Noise intrusion and break-in, either from adjacent areas or external sources, such as road traffic, also must be controlled. Ensure that walls and partitions are adequate, that doors are fitted with seals, and that glazing is correctly specified. Remember that acoustic double-glazing requires a considerably greater air gap than its thermal counterpart. Also make sure that the panes are of differing thicknesses, so coincident frequency attenuation loss does not occur. (That’s when a frequency or narrow range of frequencies are hardly attenuated at all, causing a characteristic and attention-drawing whooshing sound, e.g., cars passing by.)
Cross-talk silencers or air conditioning duct lining should be used not only to stop potential noise intrusion but also to ensure that confidentiality within the room is maintained by attenuating potential sound leakage back down the ducts to adjacent areas or offices. Noise from equipment located within the room itself also needs to be carefully controlled. Selecting quieter models is usually the most effective and simplest approach, but sometimes special, acoustically treated enclosures may be required. Remember that if the room is designed to be NC 30, then any individual items of auxiliary equipment will need to be at least 5 to 10 dB below this level.

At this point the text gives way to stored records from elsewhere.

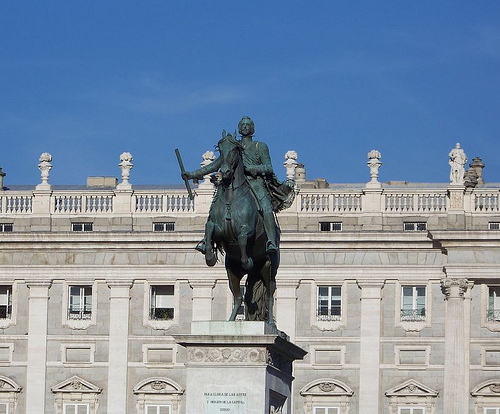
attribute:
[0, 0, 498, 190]
sky — clear, blue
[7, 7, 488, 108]
sky — blue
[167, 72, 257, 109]
cloud — light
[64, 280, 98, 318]
window — open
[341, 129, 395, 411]
column — large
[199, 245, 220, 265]
feet — up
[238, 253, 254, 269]
feet — up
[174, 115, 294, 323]
statue — large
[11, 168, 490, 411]
building — white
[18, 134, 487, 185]
posts — large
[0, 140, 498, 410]
building — white, concrete, tan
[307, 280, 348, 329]
frame — white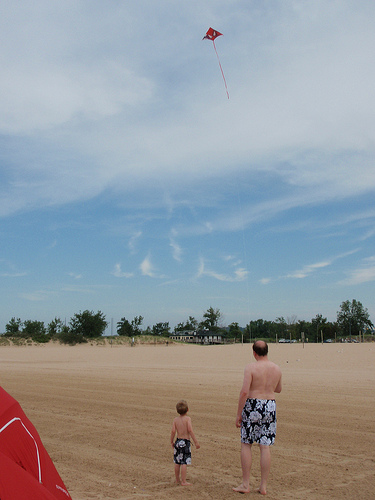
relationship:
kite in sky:
[201, 24, 231, 100] [0, 1, 374, 336]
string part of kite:
[211, 39, 231, 101] [201, 24, 231, 100]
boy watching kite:
[167, 398, 202, 487] [201, 24, 231, 100]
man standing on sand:
[234, 338, 283, 496] [0, 343, 374, 499]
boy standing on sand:
[167, 398, 202, 487] [0, 343, 374, 499]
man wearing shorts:
[234, 338, 283, 496] [239, 397, 277, 446]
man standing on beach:
[234, 338, 283, 496] [0, 343, 374, 499]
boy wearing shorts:
[167, 398, 202, 487] [174, 438, 193, 467]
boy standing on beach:
[167, 398, 202, 487] [0, 343, 374, 499]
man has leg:
[234, 338, 283, 496] [233, 441, 254, 494]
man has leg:
[234, 338, 283, 496] [257, 443, 270, 494]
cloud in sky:
[0, 0, 374, 215] [0, 1, 374, 336]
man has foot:
[234, 338, 283, 496] [230, 481, 251, 493]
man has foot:
[234, 338, 283, 496] [256, 485, 268, 495]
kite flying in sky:
[201, 24, 231, 100] [0, 1, 374, 336]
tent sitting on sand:
[1, 387, 71, 499] [0, 343, 374, 499]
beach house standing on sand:
[169, 327, 225, 343] [0, 343, 374, 499]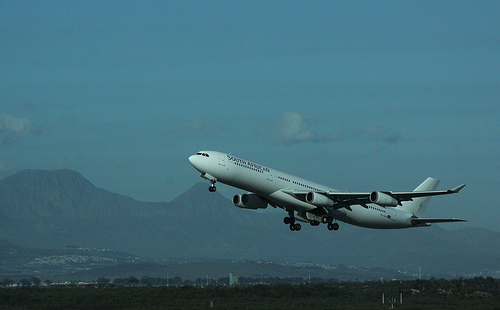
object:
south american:
[227, 155, 270, 172]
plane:
[187, 149, 468, 231]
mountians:
[169, 181, 241, 211]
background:
[0, 0, 495, 283]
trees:
[128, 277, 139, 285]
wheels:
[332, 223, 339, 231]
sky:
[0, 0, 499, 168]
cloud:
[278, 109, 321, 145]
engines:
[305, 192, 333, 207]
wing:
[292, 183, 468, 200]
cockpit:
[188, 150, 220, 173]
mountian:
[1, 168, 139, 204]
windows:
[196, 153, 201, 155]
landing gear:
[285, 206, 294, 217]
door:
[219, 155, 225, 165]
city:
[0, 246, 500, 286]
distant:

Example 1: Speech Level Calculation
A quick level calculation can be quite informative and will give an on-the-spot indication as to how far natural speech will be intelligible. Let’s assume that we need at least a 10 dBA signal-to-noise ratio and that the room has a background noise level of 40 dBA (equivalent to approximately NC 35). With an articulate and confident presenter, the voice level at 1 meter will typically be around 60 dBA. So at 3 meters (10 feet) according to the inverse square law, the talker’s voice level will have dropped toward 50 dBA, and so we can just make the target SNR of 10 dBA over the background. But if the talker turns away or walks off axis to the listeners, the intelligibility will drop. Raise the desired SNR to 15 dBA — a reasonable target — and it will only be achieved within just under 6 feet of the talker. Lowering the room background noise level to, say, 35 dBA (roughly NC 30) will restore the original coverage to 10 feet.
Example 2: Estimating Mic Levels
Assume talker voice level at 1 meter is 60 dBA, and the level desired for the listeners is at least 55 dBA (though it often needs to be more than this). Now assume that the microphone is 24 inches away from the talker so that it will be receiving around 64 dBA. Providing a level of 55 dBA at each listener should, therefore, not be a problem, as this is 9 dBA lower than the unity gain of the system when feedback will occur. However, at least a 6 to 9dB margin needs to be added in to maintain feedback stability and also to ensure that the sound is not colored due to regenerative pickup within the acoustic system loop. So, in this case, we just meet the desired level and necessary stability and coloration criteria. But what happens if a quieter talker produces only 55 dBA? The level at the microphone will be 59 dBA, and a stability margin of just 4 dB will exist. This means that the system will be operating on the verge of feedback and can be expected to sound slightly colored.